Entries provided
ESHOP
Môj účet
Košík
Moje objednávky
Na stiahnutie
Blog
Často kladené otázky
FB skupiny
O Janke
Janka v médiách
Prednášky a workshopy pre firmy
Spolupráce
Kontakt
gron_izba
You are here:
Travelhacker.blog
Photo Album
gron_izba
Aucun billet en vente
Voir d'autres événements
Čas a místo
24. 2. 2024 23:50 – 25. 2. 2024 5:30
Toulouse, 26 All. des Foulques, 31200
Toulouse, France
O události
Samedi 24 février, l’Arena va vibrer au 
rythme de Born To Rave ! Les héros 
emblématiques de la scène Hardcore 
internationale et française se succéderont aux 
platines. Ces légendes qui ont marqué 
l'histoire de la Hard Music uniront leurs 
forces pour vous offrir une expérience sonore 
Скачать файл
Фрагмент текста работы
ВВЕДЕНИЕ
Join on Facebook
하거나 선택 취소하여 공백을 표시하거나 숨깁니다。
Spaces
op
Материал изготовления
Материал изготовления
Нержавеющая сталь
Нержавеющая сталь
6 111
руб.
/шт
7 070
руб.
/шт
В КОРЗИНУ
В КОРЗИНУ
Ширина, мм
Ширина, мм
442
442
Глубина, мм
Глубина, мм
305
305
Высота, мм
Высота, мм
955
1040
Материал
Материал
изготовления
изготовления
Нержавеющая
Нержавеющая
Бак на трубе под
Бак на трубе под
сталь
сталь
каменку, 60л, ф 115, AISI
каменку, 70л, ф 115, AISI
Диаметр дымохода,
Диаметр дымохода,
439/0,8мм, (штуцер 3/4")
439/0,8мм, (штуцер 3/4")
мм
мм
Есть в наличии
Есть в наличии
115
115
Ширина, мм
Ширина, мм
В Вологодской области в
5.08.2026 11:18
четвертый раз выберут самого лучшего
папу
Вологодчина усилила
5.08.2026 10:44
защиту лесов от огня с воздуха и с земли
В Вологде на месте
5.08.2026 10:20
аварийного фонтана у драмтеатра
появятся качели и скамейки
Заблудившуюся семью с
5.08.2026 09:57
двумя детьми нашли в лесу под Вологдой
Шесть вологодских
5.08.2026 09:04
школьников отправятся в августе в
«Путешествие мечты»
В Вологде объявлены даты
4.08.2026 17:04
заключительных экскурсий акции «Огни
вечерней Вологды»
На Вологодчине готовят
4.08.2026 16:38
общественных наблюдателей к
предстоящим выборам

Your task
Copy every line of the records above, character for character, keeping the original order and line breaks.

Task response
ESHOP
Môj účet
Košík
Moje objednávky
Na stiahnutie
Blog
Často kladené otázky
FB skupiny
O Janke
Janka v médiách
Prednášky a workshopy pre firmy
Spolupráce
Kontakt
gron_izba
You are here:
Travelhacker.blog
Photo Album
gron_izba
Aucun billet en vente
Voir d'autres événements
Čas a místo
24. 2. 2024 23:50 – 25. 2. 2024 5:30
Toulouse, 26 All. des Foulques, 31200
Toulouse, France
O události
Samedi 24 février, l’Arena va vibrer au 
rythme de Born To Rave ! Les héros 
emblématiques de la scène Hardcore 
internationale et française se succéderont aux 
platines. Ces légendes qui ont marqué 
l'histoire de la Hard Music uniront leurs 
forces pour vous offrir une expérience sonore 
Скачать файл
Фрагмент текста работы
ВВЕДЕНИЕ
Join on Facebook
하거나 선택 취소하여 공백을 표시하거나 숨깁니다。
Spaces
op
Материал изготовления
Материал изготовления
Нержавеющая сталь
Нержавеющая сталь
6 111
руб.
/шт
7 070
руб.
/шт
В КОРЗИНУ
В КОРЗИНУ
Ширина, мм
Ширина, мм
442
442
Глубина, мм
Глубина, мм
305
305
Высота, мм
Высота, мм
955
1040
Материал
Материал
изготовления
изготовления
Нержавеющая
Нержавеющая
Бак на трубе под
Бак на трубе под
сталь
сталь
каменку, 60л, ф 115, AISI
каменку, 70л, ф 115, AISI
Диаметр дымохода,
Диаметр дымохода,
439/0,8мм, (штуцер 3/4")
439/0,8мм, (штуцер 3/4")
мм
мм
Есть в наличии
Есть в наличии
115
115
Ширина, мм
Ширина, мм
В Вологодской области в
5.08.2026 11:18
четвертый раз выберут самого лучшего
папу
Вологодчина усилила
5.08.2026 10:44
защиту лесов от огня с воздуха и с земли
В Вологде на месте
5.08.2026 10:20
аварийного фонтана у драмтеатра
появятся качели и скамейки
Заблудившуюся семью с
5.08.2026 09:57
двумя детьми нашли в лесу под Вологдой
Шесть вологодских
5.08.2026 09:04
школьников отправятся в августе в
«Путешествие мечты»
В Вологде объявлены даты
4.08.2026 17:04
заключительных экскурсий акции «Огни
вечерней Вологды»
На Вологодчине готовят
4.08.2026 16:38
общественных наблюдателей к
предстоящим выборам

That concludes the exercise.